Consignes:
• 1. D'après le texte choisi, à quoi se réduit l'« enquête sur l'inconnu » de M. Thierry ?
• 2. Relevez tous les titres d'œuvres cités dans le texte choisi.

Mais d’autre part, c’est ici proprement le domaine des suppositions invérifiables, des chimères et des ombres vaines. Peut-on bien nous proposer pour sujet « d’étude » et « d’analyse », comme fait M. Thierry, des conceptions forcément arbitraires ? N’est-il point dupe d’une assez plaisante illusion ? Ce qu’il rêve, il croit l’observer. Son « enquête sur l’inconnu » n’est qu’une enquête sur l’inconnaissable : ce qui implique contradiction, comme on dit dans l’école. Quoi qu’il fasse, des récits comme la Tresse blonde ne sauraient être que des divertissements d’art d’une horrifique ingéniosité, — rien de plus que Lokis ou la Vénus d’Ill, ce qui est déjà beaucoup.

Extraits des items:
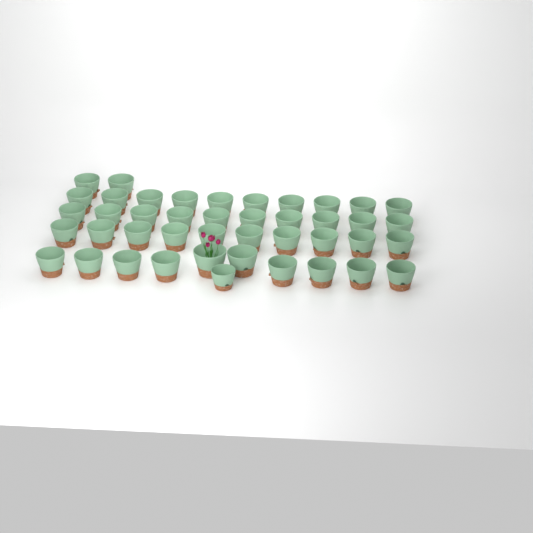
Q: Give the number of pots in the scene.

==

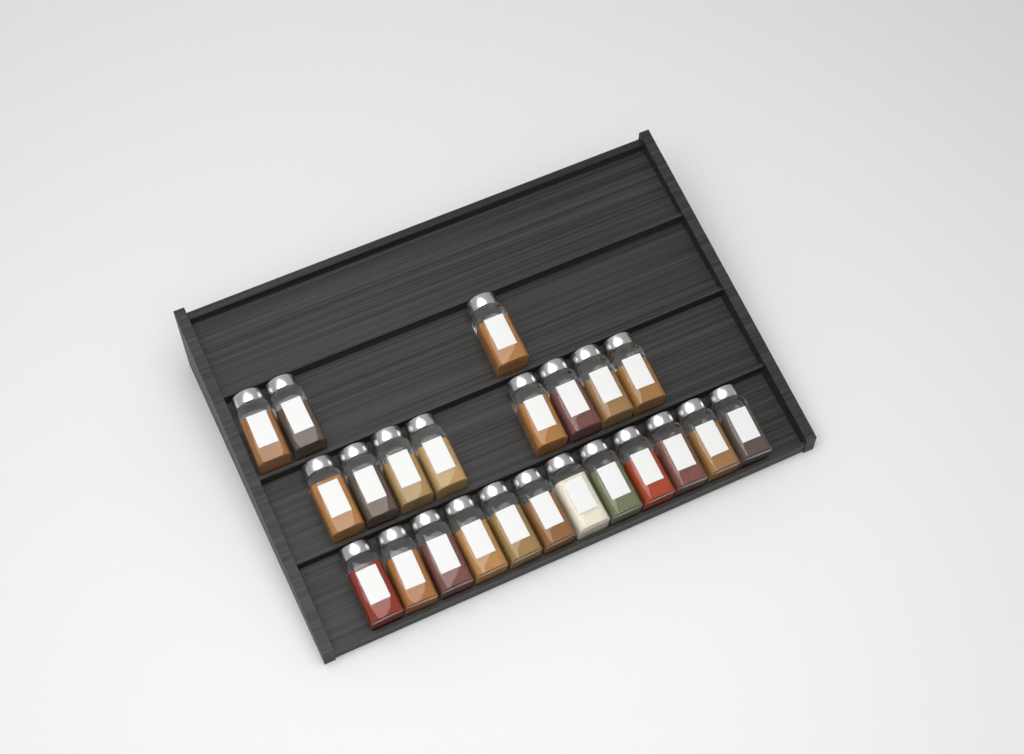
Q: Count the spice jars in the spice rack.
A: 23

* * *

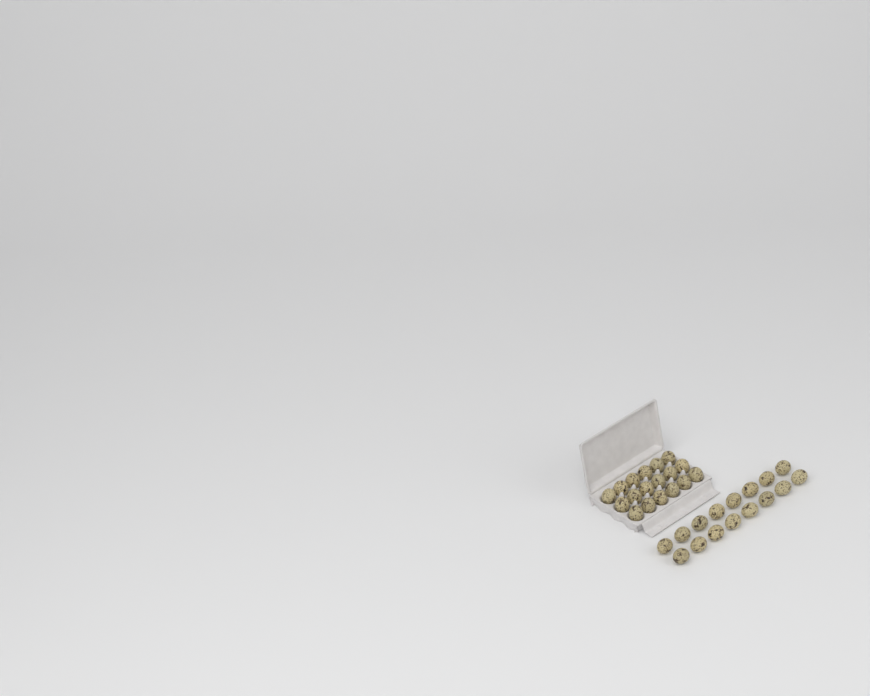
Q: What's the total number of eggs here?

Corrigé:
• 1. À une enquête sur l'inconnaissable.

• 2. la Tresse blonde, Lokis, la Vénus d'Ill